Text for analysis:
= = = =

= Edward Kramer Thompson =

American writer (1907–1996)

Edward Kramer Thompson (January 15, 1907 – October 8, 1996) was an American writer and editor. He was the editor of Life from its early days as a weekly and was the founding editor of Smithsonian magazine.

==Biography==
Thompson was born in 1907 in St. Thomas, North Dakota, to Edward T. Thompson, a dry goods business proprietor and local banker. After finishing high school at 15, he went with his mother to Grand Forks, North Dakota, at the age of 16 to begin his studies at the University of North Dakota.

His first wife was Marguerite Maxam, from Montana, whom he married in 1928. The first of his two sons, Edward T. Thompson would become the editor of Reader's Digest. He would move to Milwaukee, Wisconsin, with his family in 1929 to work for the Milwaukee Journal where he would remain until 1937.

= = = =

Requirement 1: In the biography of Edward Kramer Thompson, rewrite the part starting with "His first wife" and going on through "remain until 1937.", changing "Milwaukee Journal" to "Chicago Tribune".
Requirement 2: According to the biography of Edward Kramer Thompson, in what year did he marry Marguerite Maxam?
Requirement 3: Continue the biography of Edward Kramer Thompson after its final sentence.

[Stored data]

= = = =

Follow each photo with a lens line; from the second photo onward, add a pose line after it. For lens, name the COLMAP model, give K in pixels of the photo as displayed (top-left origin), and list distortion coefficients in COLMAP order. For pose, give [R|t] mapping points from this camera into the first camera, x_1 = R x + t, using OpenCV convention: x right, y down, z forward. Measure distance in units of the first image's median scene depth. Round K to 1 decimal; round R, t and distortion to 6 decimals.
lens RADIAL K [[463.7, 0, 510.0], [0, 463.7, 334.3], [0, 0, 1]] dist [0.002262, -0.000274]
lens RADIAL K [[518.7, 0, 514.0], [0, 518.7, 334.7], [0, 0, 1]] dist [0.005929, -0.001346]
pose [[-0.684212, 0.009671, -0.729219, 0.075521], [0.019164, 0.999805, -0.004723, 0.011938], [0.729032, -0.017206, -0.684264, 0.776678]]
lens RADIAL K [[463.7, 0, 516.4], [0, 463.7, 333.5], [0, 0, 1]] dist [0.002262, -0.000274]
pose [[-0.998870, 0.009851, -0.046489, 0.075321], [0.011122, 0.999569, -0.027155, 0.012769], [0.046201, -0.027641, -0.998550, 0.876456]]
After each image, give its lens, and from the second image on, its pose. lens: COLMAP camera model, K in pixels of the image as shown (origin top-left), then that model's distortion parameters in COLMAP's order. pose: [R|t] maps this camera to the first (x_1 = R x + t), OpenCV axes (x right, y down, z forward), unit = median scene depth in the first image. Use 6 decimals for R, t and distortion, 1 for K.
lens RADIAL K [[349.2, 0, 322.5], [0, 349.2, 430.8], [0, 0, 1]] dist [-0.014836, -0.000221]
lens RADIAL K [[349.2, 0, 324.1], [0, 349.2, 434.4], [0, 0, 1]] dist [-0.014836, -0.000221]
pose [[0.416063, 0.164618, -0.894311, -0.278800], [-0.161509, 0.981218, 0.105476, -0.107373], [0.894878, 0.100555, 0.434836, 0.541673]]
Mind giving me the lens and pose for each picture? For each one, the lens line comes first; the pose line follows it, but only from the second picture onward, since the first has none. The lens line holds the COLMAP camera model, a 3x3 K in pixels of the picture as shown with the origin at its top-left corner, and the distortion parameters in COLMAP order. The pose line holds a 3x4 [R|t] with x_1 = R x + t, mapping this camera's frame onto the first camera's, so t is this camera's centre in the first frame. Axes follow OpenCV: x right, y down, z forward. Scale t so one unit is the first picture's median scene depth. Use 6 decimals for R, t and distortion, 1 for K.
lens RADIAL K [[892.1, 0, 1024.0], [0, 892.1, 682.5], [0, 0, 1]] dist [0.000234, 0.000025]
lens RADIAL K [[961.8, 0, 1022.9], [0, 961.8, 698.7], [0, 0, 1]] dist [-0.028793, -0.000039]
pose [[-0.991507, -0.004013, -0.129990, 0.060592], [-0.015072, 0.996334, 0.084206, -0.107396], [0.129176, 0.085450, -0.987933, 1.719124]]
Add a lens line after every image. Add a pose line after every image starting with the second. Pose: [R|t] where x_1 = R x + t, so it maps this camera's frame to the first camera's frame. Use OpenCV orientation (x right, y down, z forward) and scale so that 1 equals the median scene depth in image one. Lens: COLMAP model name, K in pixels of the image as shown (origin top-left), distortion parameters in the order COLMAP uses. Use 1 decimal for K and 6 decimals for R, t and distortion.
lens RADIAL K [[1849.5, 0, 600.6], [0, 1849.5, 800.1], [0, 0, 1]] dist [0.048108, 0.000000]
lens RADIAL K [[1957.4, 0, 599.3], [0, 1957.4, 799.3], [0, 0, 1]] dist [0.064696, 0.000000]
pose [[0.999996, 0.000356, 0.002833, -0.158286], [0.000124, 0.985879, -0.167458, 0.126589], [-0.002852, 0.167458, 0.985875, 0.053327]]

= = = =

Final answer 1:
His first wife was Marguerite Maxam, from Montana, whom he married in 1928. The first of his two sons, Edward T. Thompson would become the editor of Reader's Digest. He would move to Milwaukee, Wisconsin, with his family in 1929 to work for the Chicago Tribune where he would remain until 1937.

Final answer 2: 1928

Final answer 3:
===Life===
While at the Milwaukee Journal he also worked as a stringer for Time which brought him to the attention of Henry Luce who was thinking about introducing a national picture magazine, which would become Life. Luce hired Thompson in 1937 as assistant picture editor for this new venture. From 1949-1961 he was the managing editor. During this time he came to know Lee Eitingon, who would become his second wife in 1963. Thompson was known for the free rein he gave his editors, particularly a "trio of formidable and colorful women: Sally Kirkland, fashion editor; Mary Letherbee, movie editor; and Mary Hamman, modern living editor." He retired from Life as editor in chief, in 1970.

===Smithsonian===
Next he "invented", to use his word, Smithsonian magazine. "To those all-out converts to computerized journalism who declaim that 'print is dead,' I say, 'Not so fast. are his opening words of his book: A Love Affair with Life & Smithsonian published by the University of Missouri Press in October 1995. His other 'invention' was the magazine Impact which he created for the Army Air Forces during his time out during World War II; Life, he would say, was Henry Luce's invention.

===Death===
He died on October 8, 1996.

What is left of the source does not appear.